Lastly, Ethernet was not designed to be a lossless network, and Automotive applications require guaranteed bandwidth and latency for safety reasons. However, it was during this time that the Automotive industry would start to recognize the key benefits of Ethernet: reduced cost, proven interoperability, and network ubiquity.
“Automotive Ethernet” - Improvements to Previous Ethernet PHYs
After recognizing the benefits of Ethernet over other comparable technologies, the automotive industry kept a watchful eye on developments within IEEE 802. A few years later, the IEEE 802.1 Working Group started developing Time Sensitive Network (TSN) specifications that would remedy the guaranteed bandwidth and latency concerns. Since the TSN specifications were creating a way to solve the latency issue, the need for an automotive-specific Ethernet PHY could be discussed.
In 2012, ambassadors of the automotive industry attended the IEEE 802.3 Working Group meeting to build consensus to create an Ethernet PHY project specific to the automotive industry’s needs. In the six years since that decisive meeting, there have been three IEEE 802.3 projects specific to the automotive market including 100 Mbps and 1000 Mbps PHY definitions.

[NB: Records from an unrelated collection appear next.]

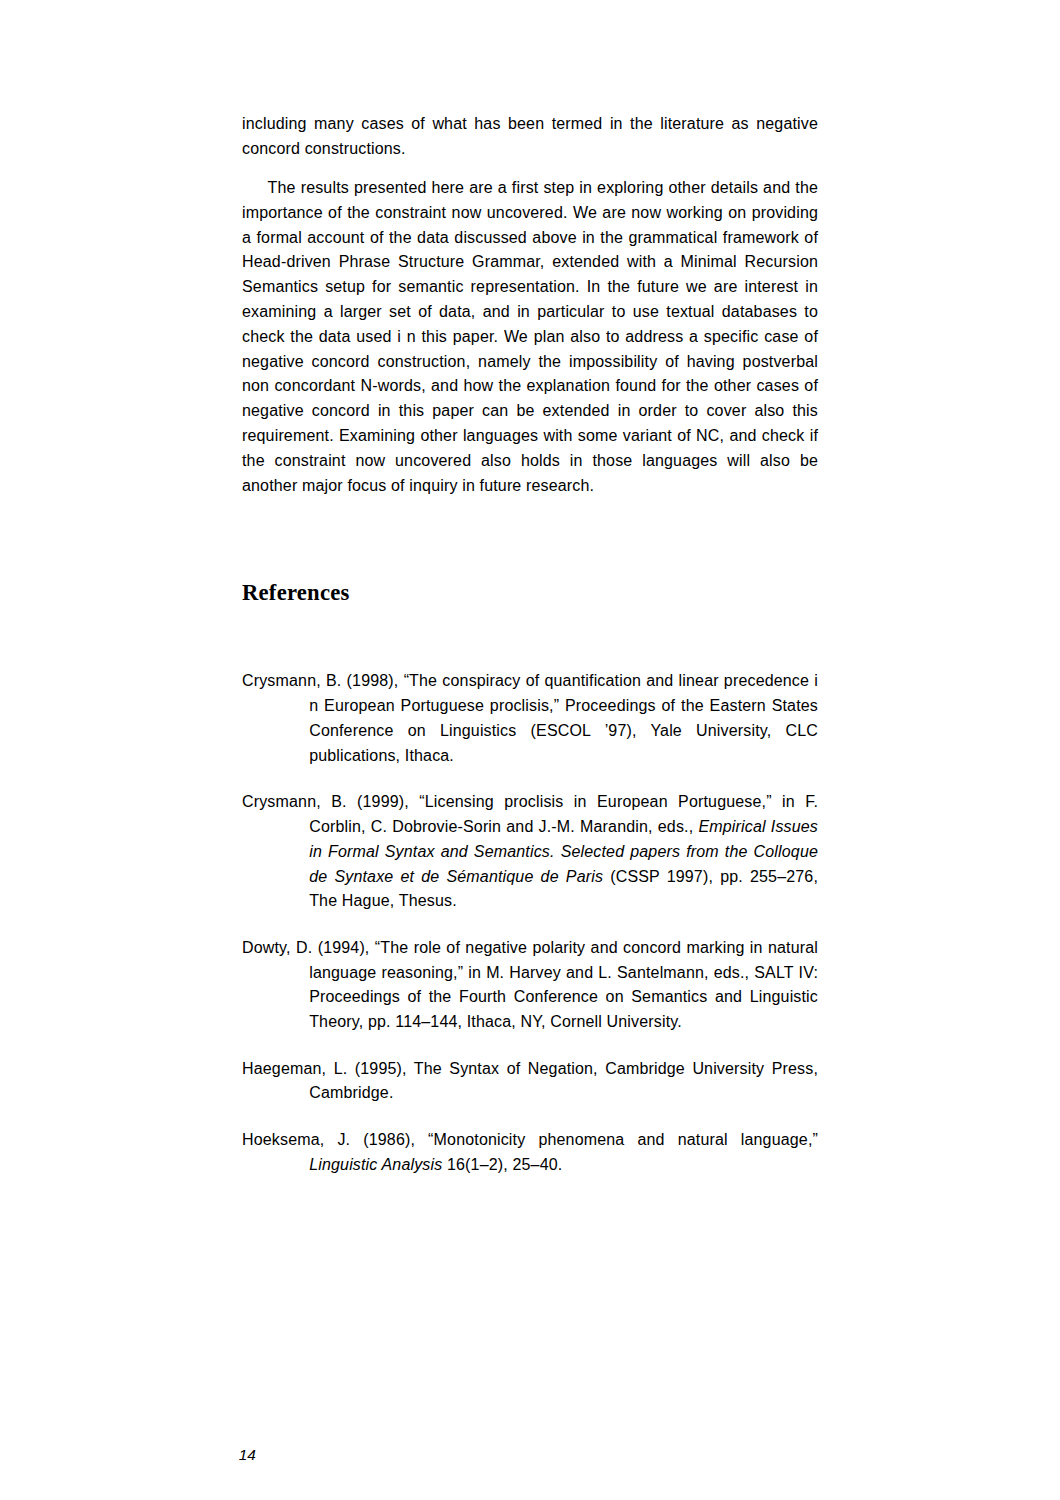including many cases of what has been termed in the literature as negative concord constructions.
The results presented here are a first step in exploring other details and the importance of the constraint now uncovered. We are now working on providing a formal account of the data discussed above in the grammatical framework of Head-driven Phrase Structure Grammar, extended with a Minimal Recursion Semantics setup for semantic representation. In the future we are interest in examining a larger set of data, and in particular to use textual databases to check the data used i n this paper. We plan also to address a specific case of negative concord construction, namely the impossibility of having postverbal non concordant N-words, and how the explanation found for the other cases of negative concord in this paper can be extended in order to cover also this requirement. Examining other languages with some variant of NC, and check if the constraint now uncovered also holds in those languages will also be another major focus of inquiry in future research.
References
Crysmann, B. (1998), “The conspiracy of quantification and linear precedence i n European Portuguese proclisis,” Proceedings of the Eastern States Conference on Linguistics (ESCOL ’97), Yale University, CLC publications, Ithaca.
Crysmann, B. (1999), “Licensing proclisis in European Portuguese,” in F. Corblin, C. Dobrovie-Sorin and J.-M. Marandin, eds., Empirical Issues in Formal Syntax and Semantics. Selected papers from the Colloque de Syntaxe et de Sémantique de Paris (CSSP 1997), pp. 255–276, The Hague, Thesus.
Dowty, D. (1994), “The role of negative polarity and concord marking in natural language reasoning,” in M. Harvey and L. Santelmann, eds., SALT IV: Proceedings of the Fourth Conference on Semantics and Linguistic Theory, pp. 114–144, Ithaca, NY, Cornell University.
Haegeman, L. (1995), The Syntax of Negation, Cambridge University Press, Cambridge.
Hoeksema, J. (1986), “Monotonicity phenomena and natural language,” Linguistic Analysis 16(1–2), 25–40.
14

Both PHYs are specified to operate over 15 meters of a single unshielded twisted-pair cable, half as much cabling as 100BASE-TX and one quarter the cabling needed for 1000BASE-T, leading to weight and cost reductions when installing the vehicle cable harness.
They also have improved EMC requirements to accommodate the harsh RF environment of a motor vehicle. These characteristics combined with the IEEE 802.1 TSN protocols, create a cost competitive solution that is reliable, high bandwidth, and multi-vendor interoperable, allowing for greater network flexibility and scaling, while lowering complexity and cost.